RECORD SET
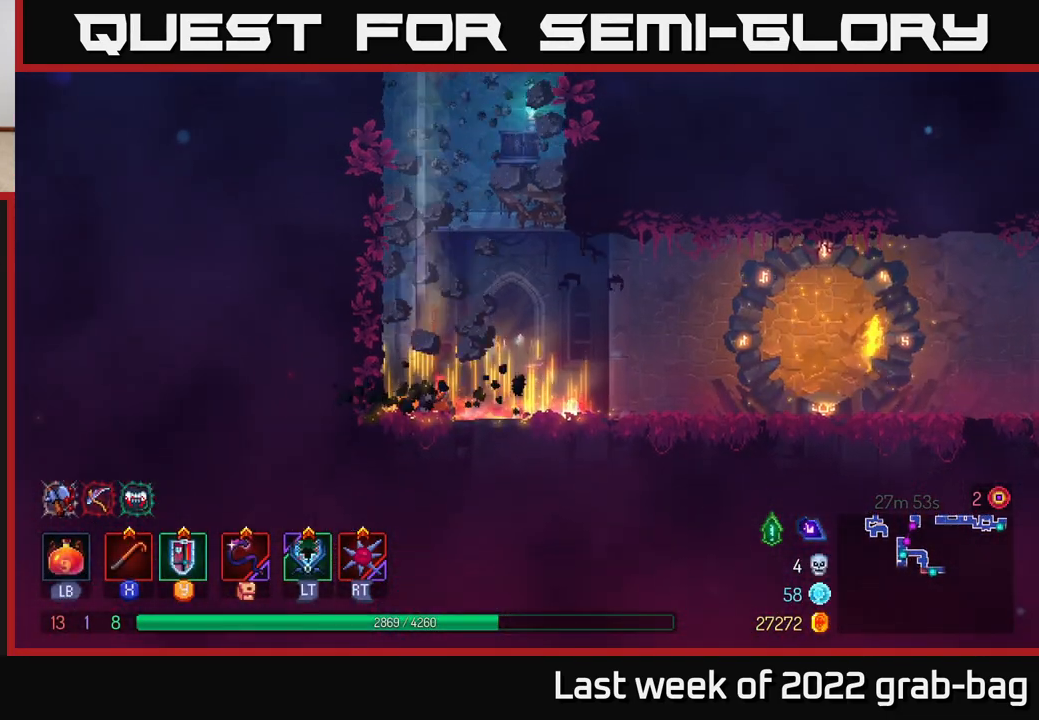
{"buttons": ["B"], "left_stick": "right", "right_stick": "center", "events": [[167, "left_stick", "right"], [350, "B", "down"]]}
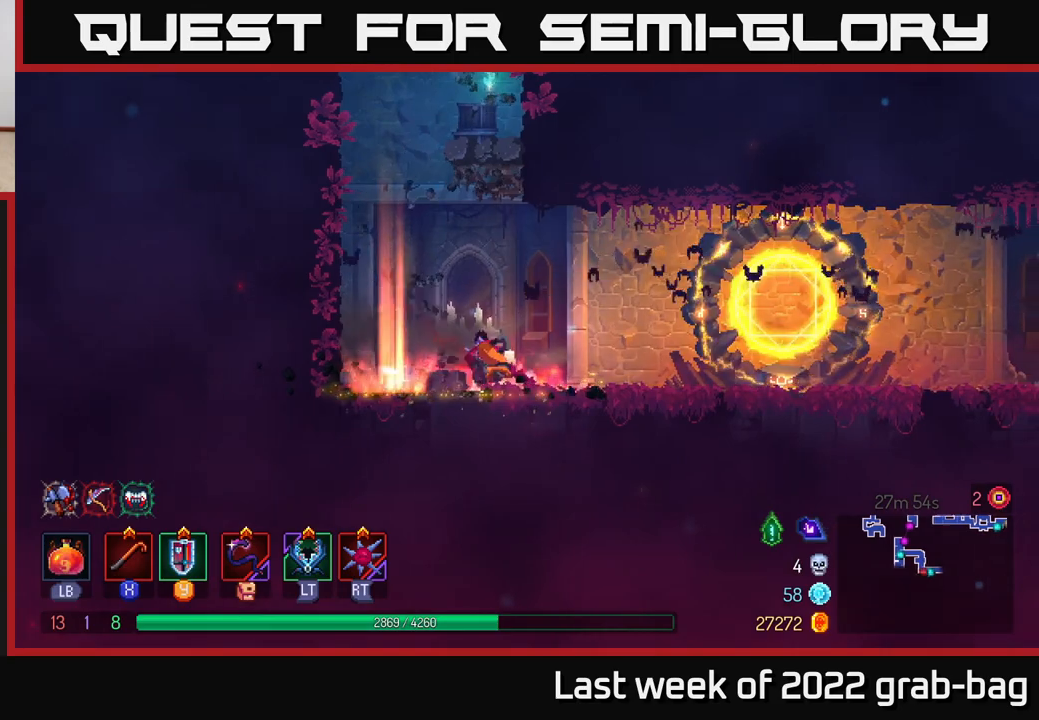
{"buttons": [], "left_stick": "right", "right_stick": "center", "events": [[33, "B", "up"]]}
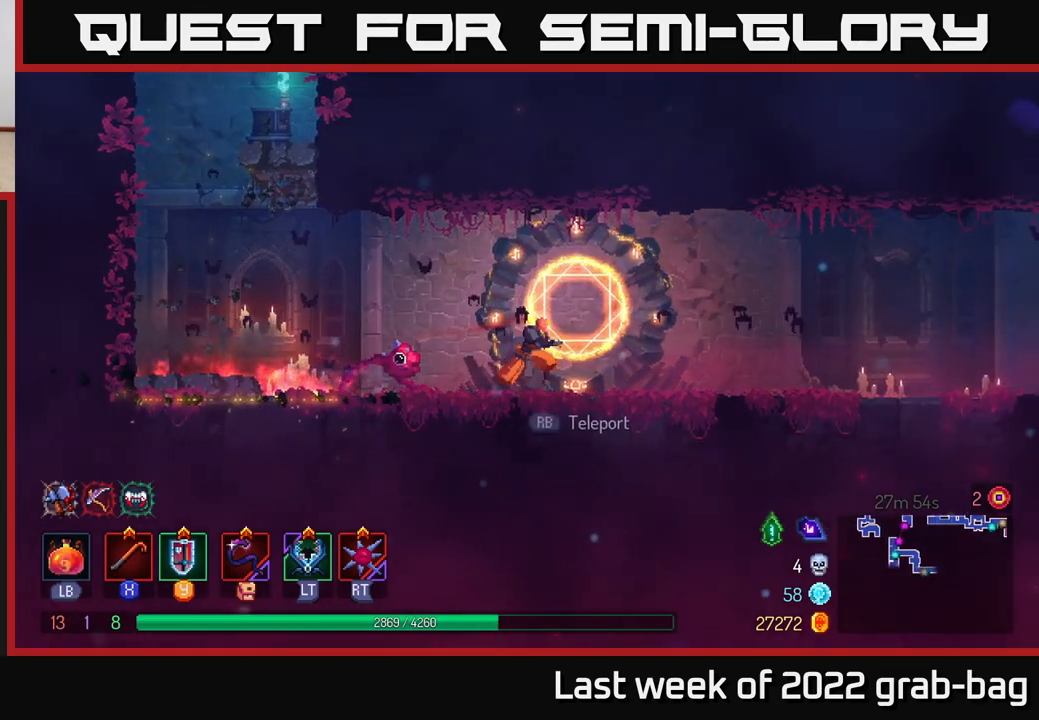
{"buttons": [], "left_stick": "center", "right_stick": "center", "events": [[100, "left_stick", "center"], [117, "R1", "down"], [250, "R1", "up"]]}
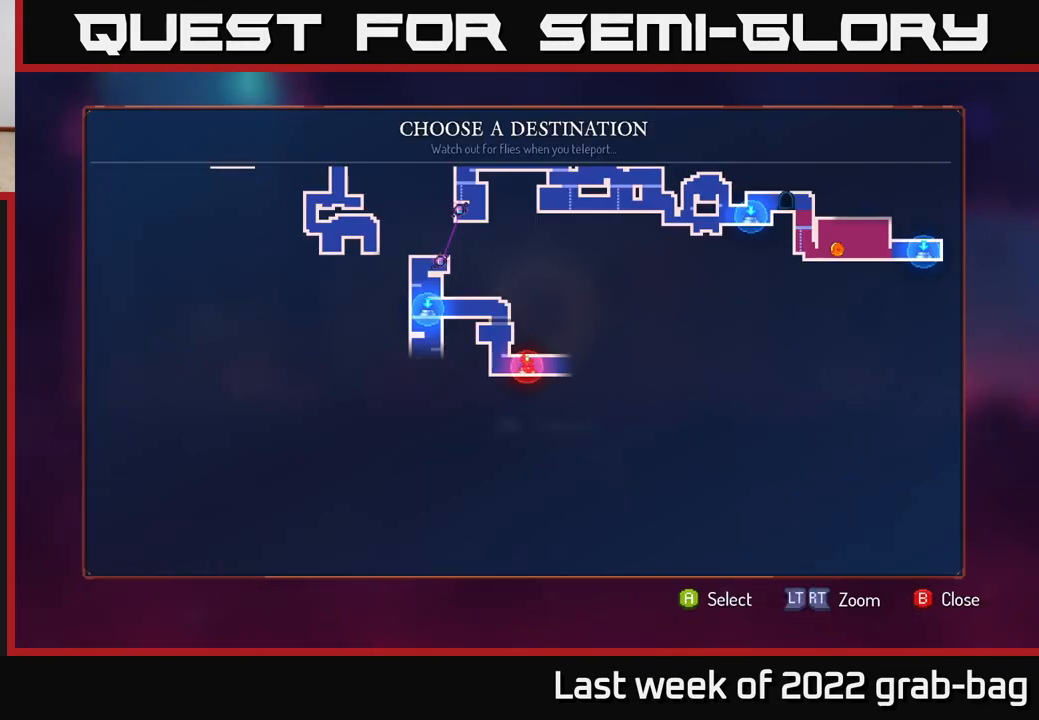
{"buttons": [], "left_stick": "center", "right_stick": "center", "events": []}
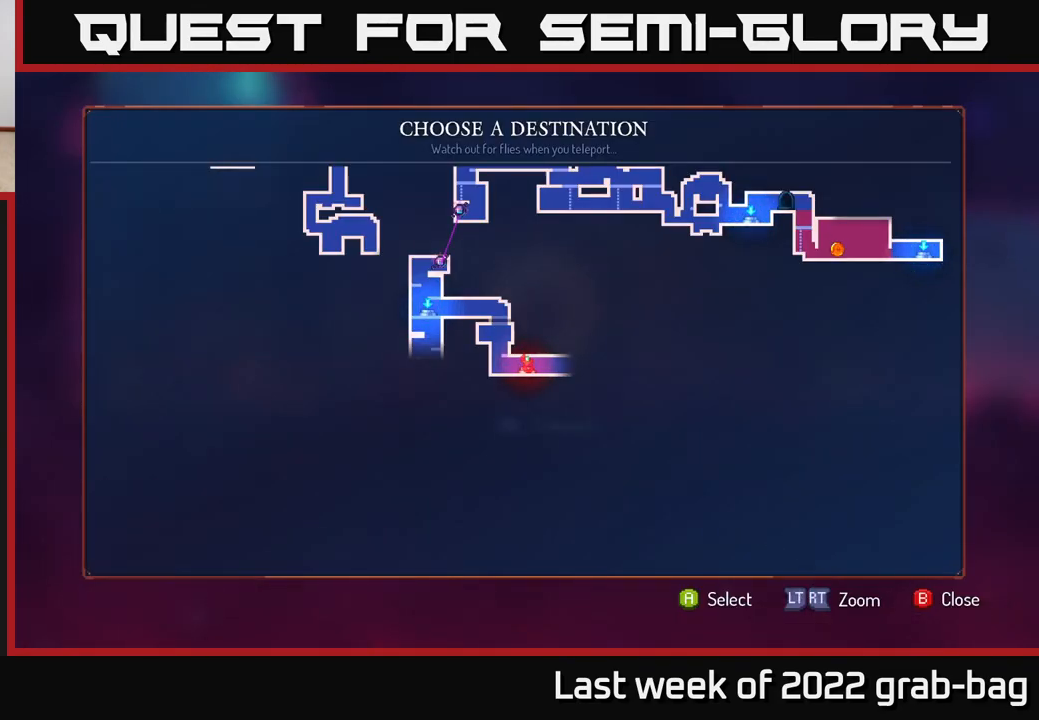
{"buttons": [], "left_stick": "right", "right_stick": "center", "events": [[167, "B", "down"], [217, "left_stick", "right"], [267, "B", "up"]]}
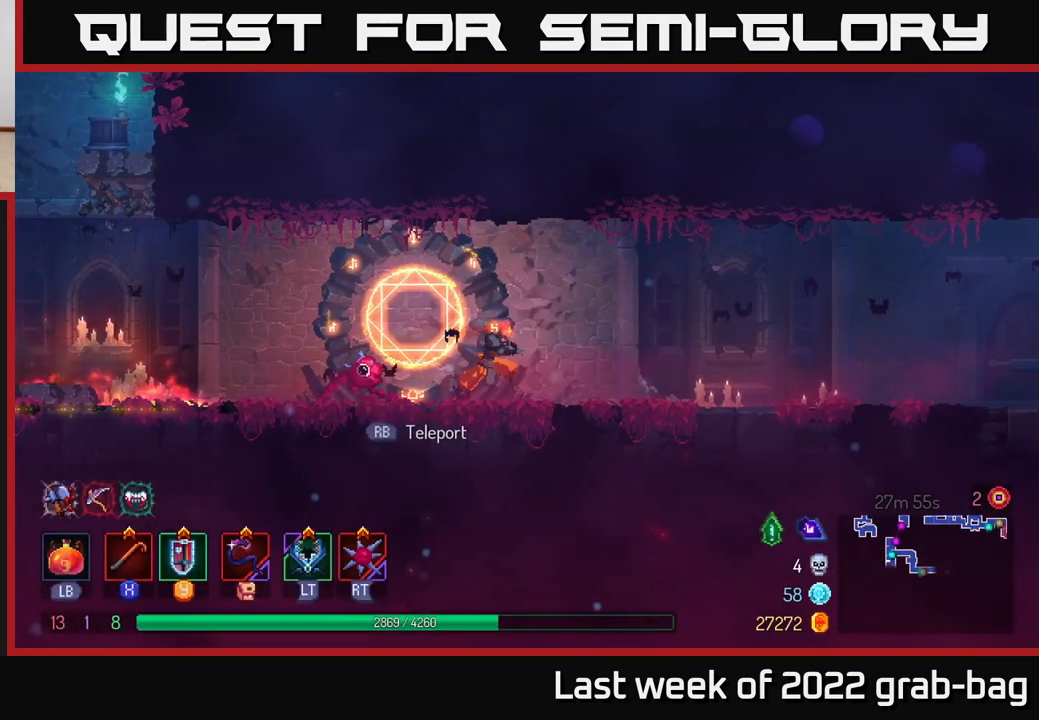
{"buttons": [], "left_stick": "center", "right_stick": "center", "events": [[467, "left_stick", "center"]]}
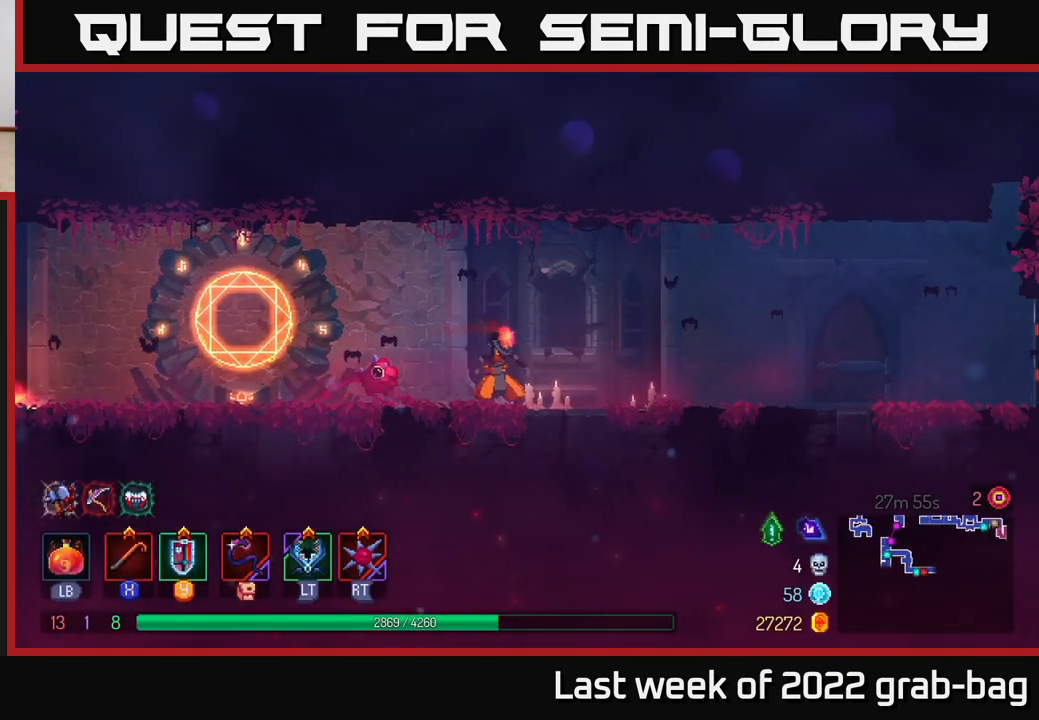
{"buttons": [], "left_stick": "center", "right_stick": "center", "events": [[83, "SELECT", "down"], [233, "SELECT", "up"]]}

YOUR GOAL
Look over the records. Copy the lines that include the word "down".

WRITTEN RESPONSE
{"buttons": ["B"], "left_stick": "right", "right_stick": "center", "events": [[167, "left_stick", "right"], [350, "B", "down"]]}
{"buttons": [], "left_stick": "center", "right_stick": "center", "events": [[100, "left_stick", "center"], [117, "R1", "down"], [250, "R1", "up"]]}
{"buttons": [], "left_stick": "right", "right_stick": "center", "events": [[167, "B", "down"], [217, "left_stick", "right"], [267, "B", "up"]]}
{"buttons": [], "left_stick": "center", "right_stick": "center", "events": [[83, "SELECT", "down"], [233, "SELECT", "up"]]}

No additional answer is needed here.